Abstract

To maintain financial stability and to effectively manage risk, an insurer will partially reinsure the loss to a reinsurance company. Two of the most often used reinsurance contracts are quota-share and stop-loss. In quota-share, the loss will be split based on a fixed proportion and the reinsurance premium depends on the value of the proportion, while in stop-loss the loss will be split depending on the retention value. In the hope that these two types of reinsurance can cover each other weaknesses, this study combines both quota-share and stop-loss reinsurance. Subsequently, to get a good coverage for the insurer, it is necessary to find the optimal proportion and retention value. One way to do so is using risk measure optimization. The smaller the value of the risk measure, the smaller the loss borne by the insurer.

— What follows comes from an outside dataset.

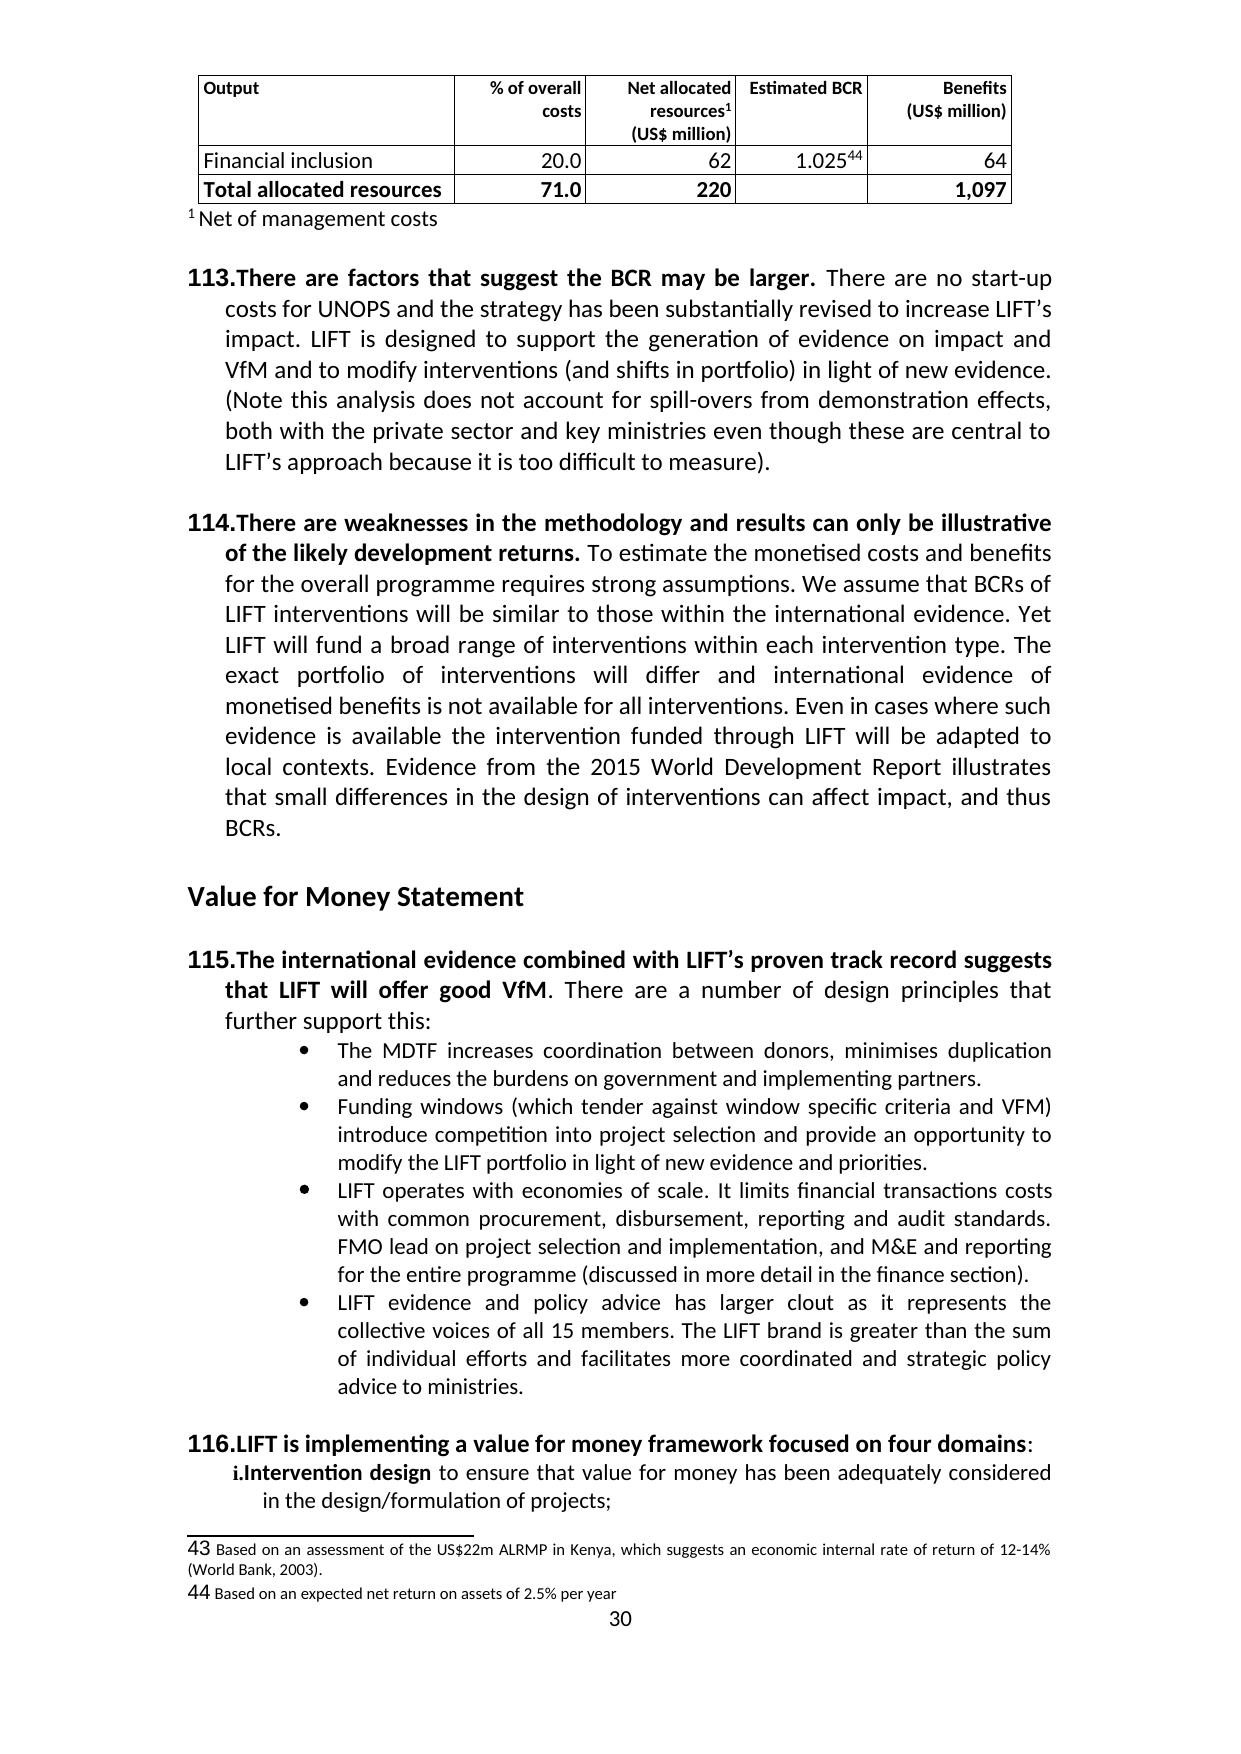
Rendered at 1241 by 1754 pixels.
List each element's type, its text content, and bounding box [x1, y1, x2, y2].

The risk measure used in this paper is Conditional-Tail-Expectation (CTE), where it involves Value-at-Risk (VaR) in its calculation. Calculated using the expected value principle, the reinsurance premium is used as a constraint in the CTE optimization for each of the reinsurance combinations, which are stop-loss after quota-share and quota-share after stop-loss. By optimizing CTE, it is found that each combination produces the same minimal CTE, so both reinsurance combinations are optimal for use by the insurer. By using different distributions, it is seen that the minimal CTE depends on the distribution’s tail behavior. Furthermore, in determining the minimal value, the conditions that are used in optimization using CTE are different from VaR.